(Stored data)
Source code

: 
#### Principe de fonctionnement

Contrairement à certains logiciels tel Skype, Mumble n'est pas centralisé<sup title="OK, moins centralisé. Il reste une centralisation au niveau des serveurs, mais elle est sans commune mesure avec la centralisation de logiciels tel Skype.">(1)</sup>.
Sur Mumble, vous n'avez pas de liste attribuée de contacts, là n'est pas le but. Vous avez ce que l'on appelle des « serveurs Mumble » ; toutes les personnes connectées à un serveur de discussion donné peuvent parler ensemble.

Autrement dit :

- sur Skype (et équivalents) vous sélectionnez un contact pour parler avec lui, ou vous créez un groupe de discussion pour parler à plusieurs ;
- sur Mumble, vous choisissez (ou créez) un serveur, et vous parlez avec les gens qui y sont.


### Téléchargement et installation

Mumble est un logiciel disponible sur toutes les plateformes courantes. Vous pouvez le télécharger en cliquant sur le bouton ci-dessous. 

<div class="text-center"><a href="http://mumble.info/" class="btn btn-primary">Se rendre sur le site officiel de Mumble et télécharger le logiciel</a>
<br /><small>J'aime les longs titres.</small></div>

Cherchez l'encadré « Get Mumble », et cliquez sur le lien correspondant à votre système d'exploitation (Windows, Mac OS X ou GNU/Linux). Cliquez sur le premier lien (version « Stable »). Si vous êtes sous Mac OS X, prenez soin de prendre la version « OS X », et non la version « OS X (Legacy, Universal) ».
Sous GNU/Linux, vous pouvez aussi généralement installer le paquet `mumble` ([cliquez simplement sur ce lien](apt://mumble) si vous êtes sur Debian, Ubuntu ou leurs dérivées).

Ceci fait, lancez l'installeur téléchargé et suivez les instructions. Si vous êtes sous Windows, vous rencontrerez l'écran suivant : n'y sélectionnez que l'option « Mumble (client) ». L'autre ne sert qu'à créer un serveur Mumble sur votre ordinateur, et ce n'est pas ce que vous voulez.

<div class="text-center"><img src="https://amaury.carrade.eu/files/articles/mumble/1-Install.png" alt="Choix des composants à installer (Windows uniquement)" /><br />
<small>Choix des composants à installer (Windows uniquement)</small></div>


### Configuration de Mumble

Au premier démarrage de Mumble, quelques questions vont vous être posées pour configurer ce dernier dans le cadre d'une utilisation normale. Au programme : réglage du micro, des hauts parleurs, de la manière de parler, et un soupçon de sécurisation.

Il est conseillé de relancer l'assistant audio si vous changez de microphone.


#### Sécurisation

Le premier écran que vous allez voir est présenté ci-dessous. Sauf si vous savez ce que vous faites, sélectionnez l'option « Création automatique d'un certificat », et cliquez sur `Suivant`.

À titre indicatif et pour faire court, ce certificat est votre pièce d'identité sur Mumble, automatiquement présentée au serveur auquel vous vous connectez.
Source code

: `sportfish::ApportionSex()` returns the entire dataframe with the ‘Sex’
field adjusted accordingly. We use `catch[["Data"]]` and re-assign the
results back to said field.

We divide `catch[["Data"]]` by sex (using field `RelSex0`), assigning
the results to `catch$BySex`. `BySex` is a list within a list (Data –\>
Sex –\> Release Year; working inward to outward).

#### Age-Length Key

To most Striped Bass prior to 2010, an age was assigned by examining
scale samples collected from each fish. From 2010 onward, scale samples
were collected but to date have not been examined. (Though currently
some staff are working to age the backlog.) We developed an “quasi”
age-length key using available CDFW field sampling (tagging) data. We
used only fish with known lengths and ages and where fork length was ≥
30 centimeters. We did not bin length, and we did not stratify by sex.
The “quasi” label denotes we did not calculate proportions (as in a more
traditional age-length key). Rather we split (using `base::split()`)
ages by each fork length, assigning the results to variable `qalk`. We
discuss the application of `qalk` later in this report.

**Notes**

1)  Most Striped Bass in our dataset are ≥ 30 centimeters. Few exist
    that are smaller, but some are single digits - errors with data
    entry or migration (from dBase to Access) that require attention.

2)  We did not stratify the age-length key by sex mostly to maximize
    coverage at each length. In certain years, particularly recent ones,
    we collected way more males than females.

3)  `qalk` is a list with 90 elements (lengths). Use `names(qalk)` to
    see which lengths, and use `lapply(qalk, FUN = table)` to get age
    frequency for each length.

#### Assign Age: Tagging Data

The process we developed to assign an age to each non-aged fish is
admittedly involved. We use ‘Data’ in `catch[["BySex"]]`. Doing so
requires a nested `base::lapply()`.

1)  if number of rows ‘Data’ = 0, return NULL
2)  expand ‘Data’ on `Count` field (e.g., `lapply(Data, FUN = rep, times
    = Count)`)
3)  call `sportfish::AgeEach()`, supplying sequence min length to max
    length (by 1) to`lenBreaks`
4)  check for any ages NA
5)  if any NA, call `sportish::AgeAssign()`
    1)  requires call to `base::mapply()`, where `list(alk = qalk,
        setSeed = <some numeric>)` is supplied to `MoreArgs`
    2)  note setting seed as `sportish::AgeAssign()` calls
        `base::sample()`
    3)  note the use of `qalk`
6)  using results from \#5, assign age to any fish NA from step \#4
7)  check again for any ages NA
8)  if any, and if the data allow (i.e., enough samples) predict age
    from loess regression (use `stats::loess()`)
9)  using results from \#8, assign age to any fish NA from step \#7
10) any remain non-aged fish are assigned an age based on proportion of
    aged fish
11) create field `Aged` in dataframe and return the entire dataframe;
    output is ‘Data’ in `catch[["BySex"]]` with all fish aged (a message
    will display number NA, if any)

Assigned task:
In full and exactly as written, reproduce the records above.

Completed task:
Source code

: 
#### Principe de fonctionnement

Contrairement à certains logiciels tel Skype, Mumble n'est pas centralisé<sup title="OK, moins centralisé. Il reste une centralisation au niveau des serveurs, mais elle est sans commune mesure avec la centralisation de logiciels tel Skype.">(1)</sup>.
Sur Mumble, vous n'avez pas de liste attribuée de contacts, là n'est pas le but. Vous avez ce que l'on appelle des « serveurs Mumble » ; toutes les personnes connectées à un serveur de discussion donné peuvent parler ensemble.

Autrement dit :

- sur Skype (et équivalents) vous sélectionnez un contact pour parler avec lui, ou vous créez un groupe de discussion pour parler à plusieurs ;
- sur Mumble, vous choisissez (ou créez) un serveur, et vous parlez avec les gens qui y sont.


### Téléchargement et installation

Mumble est un logiciel disponible sur toutes les plateformes courantes. Vous pouvez le télécharger en cliquant sur le bouton ci-dessous. 

<div class="text-center"><a href="http://mumble.info/" class="btn btn-primary">Se rendre sur le site officiel de Mumble et télécharger le logiciel</a>
<br /><small>J'aime les longs titres.</small></div>

Cherchez l'encadré « Get Mumble », et cliquez sur le lien correspondant à votre système d'exploitation (Windows, Mac OS X ou GNU/Linux). Cliquez sur le premier lien (version « Stable »). Si vous êtes sous Mac OS X, prenez soin de prendre la version « OS X », et non la version « OS X (Legacy, Universal) ».
Sous GNU/Linux, vous pouvez aussi généralement installer le paquet `mumble` ([cliquez simplement sur ce lien](apt://mumble) si vous êtes sur Debian, Ubuntu ou leurs dérivées).

Ceci fait, lancez l'installeur téléchargé et suivez les instructions. Si vous êtes sous Windows, vous rencontrerez l'écran suivant : n'y sélectionnez que l'option « Mumble (client) ». L'autre ne sert qu'à créer un serveur Mumble sur votre ordinateur, et ce n'est pas ce que vous voulez.

<div class="text-center"><img src="https://amaury.carrade.eu/files/articles/mumble/1-Install.png" alt="Choix des composants à installer (Windows uniquement)" /><br />
<small>Choix des composants à installer (Windows uniquement)</small></div>


### Configuration de Mumble

Au premier démarrage de Mumble, quelques questions vont vous être posées pour configurer ce dernier dans le cadre d'une utilisation normale. Au programme : réglage du micro, des hauts parleurs, de la manière de parler, et un soupçon de sécurisation.

Il est conseillé de relancer l'assistant audio si vous changez de microphone.


#### Sécurisation

Le premier écran que vous allez voir est présenté ci-dessous. Sauf si vous savez ce que vous faites, sélectionnez l'option « Création automatique d'un certificat », et cliquez sur `Suivant`.

À titre indicatif et pour faire court, ce certificat est votre pièce d'identité sur Mumble, automatiquement présentée au serveur auquel vous vous connectez.
Source code

: `sportfish::ApportionSex()` returns the entire dataframe with the ‘Sex’
field adjusted accordingly. We use `catch[["Data"]]` and re-assign the
results back to said field.

We divide `catch[["Data"]]` by sex (using field `RelSex0`), assigning
the results to `catch$BySex`. `BySex` is a list within a list (Data –\>
Sex –\> Release Year; working inward to outward).

#### Age-Length Key

To most Striped Bass prior to 2010, an age was assigned by examining
scale samples collected from each fish. From 2010 onward, scale samples
were collected but to date have not been examined. (Though currently
some staff are working to age the backlog.) We developed an “quasi”
age-length key using available CDFW field sampling (tagging) data. We
used only fish with known lengths and ages and where fork length was ≥
30 centimeters. We did not bin length, and we did not stratify by sex.
The “quasi” label denotes we did not calculate proportions (as in a more
traditional age-length key). Rather we split (using `base::split()`)
ages by each fork length, assigning the results to variable `qalk`. We
discuss the application of `qalk` later in this report.

**Notes**

1)  Most Striped Bass in our dataset are ≥ 30 centimeters. Few exist
    that are smaller, but some are single digits - errors with data
    entry or migration (from dBase to Access) that require attention.

2)  We did not stratify the age-length key by sex mostly to maximize
    coverage at each length. In certain years, particularly recent ones,
    we collected way more males than females.

3)  `qalk` is a list with 90 elements (lengths). Use `names(qalk)` to
    see which lengths, and use `lapply(qalk, FUN = table)` to get age
    frequency for each length.

#### Assign Age: Tagging Data

The process we developed to assign an age to each non-aged fish is
admittedly involved. We use ‘Data’ in `catch[["BySex"]]`. Doing so
requires a nested `base::lapply()`.

1)  if number of rows ‘Data’ = 0, return NULL
2)  expand ‘Data’ on `Count` field (e.g., `lapply(Data, FUN = rep, times
    = Count)`)
3)  call `sportfish::AgeEach()`, supplying sequence min length to max
    length (by 1) to`lenBreaks`
4)  check for any ages NA
5)  if any NA, call `sportish::AgeAssign()`
    1)  requires call to `base::mapply()`, where `list(alk = qalk,
        setSeed = <some numeric>)` is supplied to `MoreArgs`
    2)  note setting seed as `sportish::AgeAssign()` calls
        `base::sample()`
    3)  note the use of `qalk`
6)  using results from \#5, assign age to any fish NA from step \#4
7)  check again for any ages NA
8)  if any, and if the data allow (i.e., enough samples) predict age
    from loess regression (use `stats::loess()`)
9)  using results from \#8, assign age to any fish NA from step \#7
10) any remain non-aged fish are assigned an age based on proportion of
    aged fish
11) create field `Aged` in dataframe and return the entire dataframe;
    output is ‘Data’ in `catch[["BySex"]]` with all fish aged (a message
    will display number NA, if any)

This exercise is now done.